Как и в «Карабахской поэме», писателя по-прежнему волнуют нравственные категории человеческого бытия. «Если есть в мирное время битва, — говорит он в своем «Сказании…», — так это битва за душу человека, за то окошечко, через которое открывается ему мир. И окошечко это, через которое он смотрит на мир, должно быть ясным». Гурунц влюблен в своей родной Карабах — «Мекку его души», как удачно выразился один из критиков.
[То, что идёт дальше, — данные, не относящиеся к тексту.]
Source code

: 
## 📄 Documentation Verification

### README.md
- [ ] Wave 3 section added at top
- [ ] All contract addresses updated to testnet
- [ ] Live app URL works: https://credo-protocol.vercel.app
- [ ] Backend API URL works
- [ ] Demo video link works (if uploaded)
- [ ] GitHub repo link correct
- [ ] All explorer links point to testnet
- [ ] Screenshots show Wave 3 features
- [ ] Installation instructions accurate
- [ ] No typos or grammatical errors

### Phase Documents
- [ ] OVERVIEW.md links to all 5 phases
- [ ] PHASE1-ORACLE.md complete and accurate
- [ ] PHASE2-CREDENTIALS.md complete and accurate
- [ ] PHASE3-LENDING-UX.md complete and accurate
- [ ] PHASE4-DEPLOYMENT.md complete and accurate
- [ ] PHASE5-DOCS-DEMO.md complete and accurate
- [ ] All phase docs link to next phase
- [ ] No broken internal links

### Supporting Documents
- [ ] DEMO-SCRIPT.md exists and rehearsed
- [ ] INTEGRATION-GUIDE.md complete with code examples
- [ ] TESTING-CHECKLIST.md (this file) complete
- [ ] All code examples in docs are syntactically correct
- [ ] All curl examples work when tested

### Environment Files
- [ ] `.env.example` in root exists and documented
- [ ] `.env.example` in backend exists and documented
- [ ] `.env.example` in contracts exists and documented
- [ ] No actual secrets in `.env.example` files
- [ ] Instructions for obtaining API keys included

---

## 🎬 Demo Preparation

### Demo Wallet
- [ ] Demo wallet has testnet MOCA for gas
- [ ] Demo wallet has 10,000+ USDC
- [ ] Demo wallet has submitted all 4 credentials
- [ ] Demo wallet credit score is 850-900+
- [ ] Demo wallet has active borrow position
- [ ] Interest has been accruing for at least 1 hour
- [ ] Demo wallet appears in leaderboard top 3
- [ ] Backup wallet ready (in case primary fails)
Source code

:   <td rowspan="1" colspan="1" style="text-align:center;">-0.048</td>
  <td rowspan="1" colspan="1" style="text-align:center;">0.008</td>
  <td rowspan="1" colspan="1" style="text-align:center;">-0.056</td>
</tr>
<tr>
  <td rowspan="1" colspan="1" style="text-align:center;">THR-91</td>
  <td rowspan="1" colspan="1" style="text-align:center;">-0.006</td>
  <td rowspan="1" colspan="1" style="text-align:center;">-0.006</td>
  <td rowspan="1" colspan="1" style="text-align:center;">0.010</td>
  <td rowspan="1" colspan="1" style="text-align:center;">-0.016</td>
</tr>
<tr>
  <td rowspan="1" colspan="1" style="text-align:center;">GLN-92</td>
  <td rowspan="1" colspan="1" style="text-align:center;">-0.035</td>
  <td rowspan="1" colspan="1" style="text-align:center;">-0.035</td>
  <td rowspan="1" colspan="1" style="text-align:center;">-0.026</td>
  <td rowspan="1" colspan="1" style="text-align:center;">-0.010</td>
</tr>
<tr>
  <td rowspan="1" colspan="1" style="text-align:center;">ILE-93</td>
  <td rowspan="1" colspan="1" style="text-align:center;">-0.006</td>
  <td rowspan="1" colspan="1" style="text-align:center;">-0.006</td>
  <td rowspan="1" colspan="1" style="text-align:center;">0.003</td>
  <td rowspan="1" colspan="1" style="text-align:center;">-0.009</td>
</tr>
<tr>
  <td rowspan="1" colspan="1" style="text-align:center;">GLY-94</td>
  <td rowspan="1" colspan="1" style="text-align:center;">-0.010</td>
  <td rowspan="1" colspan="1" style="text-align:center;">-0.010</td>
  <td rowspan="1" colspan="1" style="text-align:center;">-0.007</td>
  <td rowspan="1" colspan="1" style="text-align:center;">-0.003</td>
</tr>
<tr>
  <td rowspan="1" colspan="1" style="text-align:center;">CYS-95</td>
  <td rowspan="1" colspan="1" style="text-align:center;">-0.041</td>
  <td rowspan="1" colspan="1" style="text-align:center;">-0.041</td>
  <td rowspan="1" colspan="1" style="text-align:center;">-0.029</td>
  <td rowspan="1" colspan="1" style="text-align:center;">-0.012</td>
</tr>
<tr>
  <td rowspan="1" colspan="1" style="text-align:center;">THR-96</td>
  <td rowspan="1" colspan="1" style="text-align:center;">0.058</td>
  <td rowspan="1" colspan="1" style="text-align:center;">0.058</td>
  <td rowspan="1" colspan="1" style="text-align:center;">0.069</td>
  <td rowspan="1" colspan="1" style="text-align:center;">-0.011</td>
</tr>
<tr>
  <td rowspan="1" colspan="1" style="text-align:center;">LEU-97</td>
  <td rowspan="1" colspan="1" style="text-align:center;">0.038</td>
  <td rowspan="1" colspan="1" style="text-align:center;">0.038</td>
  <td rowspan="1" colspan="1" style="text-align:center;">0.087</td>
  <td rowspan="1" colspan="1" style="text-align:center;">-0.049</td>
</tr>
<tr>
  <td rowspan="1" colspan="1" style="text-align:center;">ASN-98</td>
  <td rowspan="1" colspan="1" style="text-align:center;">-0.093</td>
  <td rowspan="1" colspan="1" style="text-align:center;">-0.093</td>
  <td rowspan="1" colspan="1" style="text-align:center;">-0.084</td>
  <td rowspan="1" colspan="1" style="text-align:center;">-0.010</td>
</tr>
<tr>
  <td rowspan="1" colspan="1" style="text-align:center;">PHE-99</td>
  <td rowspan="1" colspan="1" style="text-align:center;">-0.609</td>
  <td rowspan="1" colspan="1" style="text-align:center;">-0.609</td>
Леонид Гурунц хорошо знает и любит родную землю. Палитра художника богата красками, тончайшими оттенками. Поистине это сарьяновская живопись. Горы, поля, сады, ручьи, травы, цветы, времена года — все это оживает под пером писателя. Глаз его зорок, одна точно подмеченная деталь воссоздает целую картину природы. Запоминается рассказ о сборе тута [4] — сладких ягод огромного дерева с роскошной кроной, прозванного «шах-тутом» («царь-тутом»). Великолепно описание наступления осени:
«Видели ли вы, как умирает земля?
Тихо в золотистых садах, тепло, как летом, поляны клубятся зеленью, на ветках ореха и тута висит роса, с пронзительным криком проносятся над ними ласточки, вы глохнете от звона цикад, а уже где-то внутри, скрытое от глаз, идет увядание… Листья нехотя, не веря еще в близость смерти, осыпаются с деревьев. Они долго кружатся над землей, будто выбирая себе место, куда упасть. С вершин гор набегают серые облака. Прошла и для них золотая пора, когда высоко, беспечно и царственно, как белые лебеди, они плавали в небе.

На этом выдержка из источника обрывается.